** Data records follows **
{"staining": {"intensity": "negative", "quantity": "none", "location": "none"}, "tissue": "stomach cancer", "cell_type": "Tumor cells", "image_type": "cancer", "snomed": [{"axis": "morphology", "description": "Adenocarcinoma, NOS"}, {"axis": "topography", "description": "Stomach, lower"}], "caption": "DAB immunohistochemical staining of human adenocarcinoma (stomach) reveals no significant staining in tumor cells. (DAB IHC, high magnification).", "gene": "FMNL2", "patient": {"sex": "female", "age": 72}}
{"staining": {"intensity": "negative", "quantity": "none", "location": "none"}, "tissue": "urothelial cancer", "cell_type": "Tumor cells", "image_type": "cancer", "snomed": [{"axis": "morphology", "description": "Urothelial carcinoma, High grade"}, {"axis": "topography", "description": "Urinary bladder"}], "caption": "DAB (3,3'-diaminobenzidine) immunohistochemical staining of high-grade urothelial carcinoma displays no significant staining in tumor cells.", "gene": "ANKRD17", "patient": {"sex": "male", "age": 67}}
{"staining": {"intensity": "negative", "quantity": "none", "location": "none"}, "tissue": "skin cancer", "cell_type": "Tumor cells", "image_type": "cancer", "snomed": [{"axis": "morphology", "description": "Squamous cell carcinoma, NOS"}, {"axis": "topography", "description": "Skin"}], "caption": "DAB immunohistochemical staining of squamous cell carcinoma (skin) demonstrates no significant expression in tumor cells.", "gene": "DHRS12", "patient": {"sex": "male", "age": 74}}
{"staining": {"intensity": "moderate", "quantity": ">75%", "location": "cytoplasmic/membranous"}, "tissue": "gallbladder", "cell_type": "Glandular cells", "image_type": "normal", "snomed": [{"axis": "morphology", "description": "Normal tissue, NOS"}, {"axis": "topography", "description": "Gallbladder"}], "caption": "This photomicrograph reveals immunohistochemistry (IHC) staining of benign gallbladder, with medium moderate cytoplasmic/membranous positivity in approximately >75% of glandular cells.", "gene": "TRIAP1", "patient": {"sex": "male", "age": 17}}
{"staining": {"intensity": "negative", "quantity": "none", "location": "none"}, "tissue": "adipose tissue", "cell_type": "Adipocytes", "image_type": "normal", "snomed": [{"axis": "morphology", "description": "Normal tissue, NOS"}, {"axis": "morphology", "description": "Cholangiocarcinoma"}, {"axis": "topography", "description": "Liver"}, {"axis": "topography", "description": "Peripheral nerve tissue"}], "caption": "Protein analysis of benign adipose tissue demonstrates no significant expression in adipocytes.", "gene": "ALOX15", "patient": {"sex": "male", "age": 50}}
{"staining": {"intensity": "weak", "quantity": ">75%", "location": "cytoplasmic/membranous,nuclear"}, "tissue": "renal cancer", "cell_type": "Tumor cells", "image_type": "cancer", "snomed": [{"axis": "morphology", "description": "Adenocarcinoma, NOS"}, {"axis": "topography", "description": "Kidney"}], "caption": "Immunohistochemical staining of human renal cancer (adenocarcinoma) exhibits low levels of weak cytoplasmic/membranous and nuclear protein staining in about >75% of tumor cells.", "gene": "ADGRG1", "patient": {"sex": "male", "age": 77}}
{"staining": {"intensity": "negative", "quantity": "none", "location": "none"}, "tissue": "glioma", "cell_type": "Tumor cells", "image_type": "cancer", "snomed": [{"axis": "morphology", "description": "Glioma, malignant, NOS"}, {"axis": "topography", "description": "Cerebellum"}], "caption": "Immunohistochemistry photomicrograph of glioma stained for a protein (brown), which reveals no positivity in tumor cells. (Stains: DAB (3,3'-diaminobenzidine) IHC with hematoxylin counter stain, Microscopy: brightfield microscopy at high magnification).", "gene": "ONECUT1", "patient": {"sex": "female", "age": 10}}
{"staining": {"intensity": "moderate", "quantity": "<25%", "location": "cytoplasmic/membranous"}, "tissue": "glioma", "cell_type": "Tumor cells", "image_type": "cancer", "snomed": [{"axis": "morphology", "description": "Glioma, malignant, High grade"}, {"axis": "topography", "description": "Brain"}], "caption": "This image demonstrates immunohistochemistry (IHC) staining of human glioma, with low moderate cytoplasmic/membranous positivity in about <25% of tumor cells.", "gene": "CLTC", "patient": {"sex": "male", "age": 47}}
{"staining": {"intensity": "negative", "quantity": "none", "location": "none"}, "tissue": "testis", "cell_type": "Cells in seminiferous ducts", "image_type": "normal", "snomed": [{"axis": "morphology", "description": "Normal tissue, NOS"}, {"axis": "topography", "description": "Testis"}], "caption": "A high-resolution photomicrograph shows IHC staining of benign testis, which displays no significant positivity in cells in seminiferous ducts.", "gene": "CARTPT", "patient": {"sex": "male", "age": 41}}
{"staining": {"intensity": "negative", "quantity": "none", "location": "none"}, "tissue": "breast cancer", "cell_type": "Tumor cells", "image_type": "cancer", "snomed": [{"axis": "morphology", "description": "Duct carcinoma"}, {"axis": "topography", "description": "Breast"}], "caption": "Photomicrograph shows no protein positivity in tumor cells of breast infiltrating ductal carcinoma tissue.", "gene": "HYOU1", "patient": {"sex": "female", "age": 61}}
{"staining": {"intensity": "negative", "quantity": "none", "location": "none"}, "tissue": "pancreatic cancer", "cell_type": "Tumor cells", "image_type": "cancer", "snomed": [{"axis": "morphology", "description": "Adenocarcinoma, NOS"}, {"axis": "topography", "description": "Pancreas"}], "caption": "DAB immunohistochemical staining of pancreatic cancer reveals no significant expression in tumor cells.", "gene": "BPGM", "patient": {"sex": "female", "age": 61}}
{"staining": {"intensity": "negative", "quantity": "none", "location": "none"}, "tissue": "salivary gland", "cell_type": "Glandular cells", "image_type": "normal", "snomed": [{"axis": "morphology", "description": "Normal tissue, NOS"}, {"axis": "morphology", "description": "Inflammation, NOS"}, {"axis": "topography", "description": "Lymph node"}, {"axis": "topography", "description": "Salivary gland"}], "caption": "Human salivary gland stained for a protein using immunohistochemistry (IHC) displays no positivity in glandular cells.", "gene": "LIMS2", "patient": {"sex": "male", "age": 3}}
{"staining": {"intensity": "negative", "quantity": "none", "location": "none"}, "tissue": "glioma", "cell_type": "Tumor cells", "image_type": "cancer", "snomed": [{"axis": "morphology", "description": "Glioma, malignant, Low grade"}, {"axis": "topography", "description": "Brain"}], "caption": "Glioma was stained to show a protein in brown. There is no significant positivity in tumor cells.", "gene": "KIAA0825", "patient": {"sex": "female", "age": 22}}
** End of Data records **
* [Exercise goal]
For this exercise, repeat the data above exactly.

* [Solved exercise]
{"staining": {"intensity": "negative", "quantity": "none", "location": "none"}, "tissue": "stomach cancer", "cell_type": "Tumor cells", "image_type": "cancer", "snomed": [{"axis": "morphology", "description": "Adenocarcinoma, NOS"}, {"axis": "topography", "description": "Stomach, lower"}], "caption": "DAB immunohistochemical staining of human adenocarcinoma (stomach) reveals no significant staining in tumor cells. (DAB IHC, high magnification).", "gene": "FMNL2", "patient": {"sex": "female", "age": 72}}
{"staining": {"intensity": "negative", "quantity": "none", "location": "none"}, "tissue": "urothelial cancer", "cell_type": "Tumor cells", "image_type": "cancer", "snomed": [{"axis": "morphology", "description": "Urothelial carcinoma, High grade"}, {"axis": "topography", "description": "Urinary bladder"}], "caption": "DAB (3,3'-diaminobenzidine) immunohistochemical staining of high-grade urothelial carcinoma displays no significant staining in tumor cells.", "gene": "ANKRD17", "patient": {"sex": "male", "age": 67}}
{"staining": {"intensity": "negative", "quantity": "none", "location": "none"}, "tissue": "skin cancer", "cell_type": "Tumor cells", "image_type": "cancer", "snomed": [{"axis": "morphology", "description": "Squamous cell carcinoma, NOS"}, {"axis": "topography", "description": "Skin"}], "caption": "DAB immunohistochemical staining of squamous cell carcinoma (skin) demonstrates no significant expression in tumor cells.", "gene": "DHRS12", "patient": {"sex": "male", "age": 74}}
{"staining": {"intensity": "moderate", "quantity": ">75%", "location": "cytoplasmic/membranous"}, "tissue": "gallbladder", "cell_type": "Glandular cells", "image_type": "normal", "snomed": [{"axis": "morphology", "description": "Normal tissue, NOS"}, {"axis": "topography", "description": "Gallbladder"}], "caption": "This photomicrograph reveals immunohistochemistry (IHC) staining of benign gallbladder, with medium moderate cytoplasmic/membranous positivity in approximately >75% of glandular cells.", "gene": "TRIAP1", "patient": {"sex": "male", "age": 17}}
{"staining": {"intensity": "negative", "quantity": "none", "location": "none"}, "tissue": "adipose tissue", "cell_type": "Adipocytes", "image_type": "normal", "snomed": [{"axis": "morphology", "description": "Normal tissue, NOS"}, {"axis": "morphology", "description": "Cholangiocarcinoma"}, {"axis": "topography", "description": "Liver"}, {"axis": "topography", "description": "Peripheral nerve tissue"}], "caption": "Protein analysis of benign adipose tissue demonstrates no significant expression in adipocytes.", "gene": "ALOX15", "patient": {"sex": "male", "age": 50}}
{"staining": {"intensity": "weak", "quantity": ">75%", "location": "cytoplasmic/membranous,nuclear"}, "tissue": "renal cancer", "cell_type": "Tumor cells", "image_type": "cancer", "snomed": [{"axis": "morphology", "description": "Adenocarcinoma, NOS"}, {"axis": "topography", "description": "Kidney"}], "caption": "Immunohistochemical staining of human renal cancer (adenocarcinoma) exhibits low levels of weak cytoplasmic/membranous and nuclear protein staining in about >75% of tumor cells.", "gene": "ADGRG1", "patient": {"sex": "male", "age": 77}}
{"staining": {"intensity": "negative", "quantity": "none", "location": "none"}, "tissue": "glioma", "cell_type": "Tumor cells", "image_type": "cancer", "snomed": [{"axis": "morphology", "description": "Glioma, malignant, NOS"}, {"axis": "topography", "description": "Cerebellum"}], "caption": "Immunohistochemistry photomicrograph of glioma stained for a protein (brown), which reveals no positivity in tumor cells. (Stains: DAB (3,3'-diaminobenzidine) IHC with hematoxylin counter stain, Microscopy: brightfield microscopy at high magnification).", "gene": "ONECUT1", "patient": {"sex": "female", "age": 10}}
{"staining": {"intensity": "moderate", "quantity": "<25%", "location": "cytoplasmic/membranous"}, "tissue": "glioma", "cell_type": "Tumor cells", "image_type": "cancer", "snomed": [{"axis": "morphology", "description": "Glioma, malignant, High grade"}, {"axis": "topography", "description": "Brain"}], "caption": "This image demonstrates immunohistochemistry (IHC) staining of human glioma, with low moderate cytoplasmic/membranous positivity in about <25% of tumor cells.", "gene": "CLTC", "patient": {"sex": "male", "age": 47}}
{"staining": {"intensity": "negative", "quantity": "none", "location": "none"}, "tissue": "testis", "cell_type": "Cells in seminiferous ducts", "image_type": "normal", "snomed": [{"axis": "morphology", "description": "Normal tissue, NOS"}, {"axis": "topography", "description": "Testis"}], "caption": "A high-resolution photomicrograph shows IHC staining of benign testis, which displays no significant positivity in cells in seminiferous ducts.", "gene": "CARTPT", "patient": {"sex": "male", "age": 41}}
{"staining": {"intensity": "negative", "quantity": "none", "location": "none"}, "tissue": "breast cancer", "cell_type": "Tumor cells", "image_type": "cancer", "snomed": [{"axis": "morphology", "description": "Duct carcinoma"}, {"axis": "topography", "description": "Breast"}], "caption": "Photomicrograph shows no protein positivity in tumor cells of breast infiltrating ductal carcinoma tissue.", "gene": "HYOU1", "patient": {"sex": "female", "age": 61}}
{"staining": {"intensity": "negative", "quantity": "none", "location": "none"}, "tissue": "pancreatic cancer", "cell_type": "Tumor cells", "image_type": "cancer", "snomed": [{"axis": "morphology", "description": "Adenocarcinoma, NOS"}, {"axis": "topography", "description": "Pancreas"}], "caption": "DAB immunohistochemical staining of pancreatic cancer reveals no significant expression in tumor cells.", "gene": "BPGM", "patient": {"sex": "female", "age": 61}}
{"staining": {"intensity": "negative", "quantity": "none", "location": "none"}, "tissue": "salivary gland", "cell_type": "Glandular cells", "image_type": "normal", "snomed": [{"axis": "morphology", "description": "Normal tissue, NOS"}, {"axis": "morphology", "description": "Inflammation, NOS"}, {"axis": "topography", "description": "Lymph node"}, {"axis": "topography", "description": "Salivary gland"}], "caption": "Human salivary gland stained for a protein using immunohistochemistry (IHC) displays no positivity in glandular cells.", "gene": "LIMS2", "patient": {"sex": "male", "age": 3}}
{"staining": {"intensity": "negative", "quantity": "none", "location": "none"}, "tissue": "glioma", "cell_type": "Tumor cells", "image_type": "cancer", "snomed": [{"axis": "morphology", "description": "Glioma, malignant, Low grade"}, {"axis": "topography", "description": "Brain"}], "caption": "Glioma was stained to show a protein in brown. There is no significant positivity in tumor cells.", "gene": "KIAA0825", "patient": {"sex": "female", "age": 22}}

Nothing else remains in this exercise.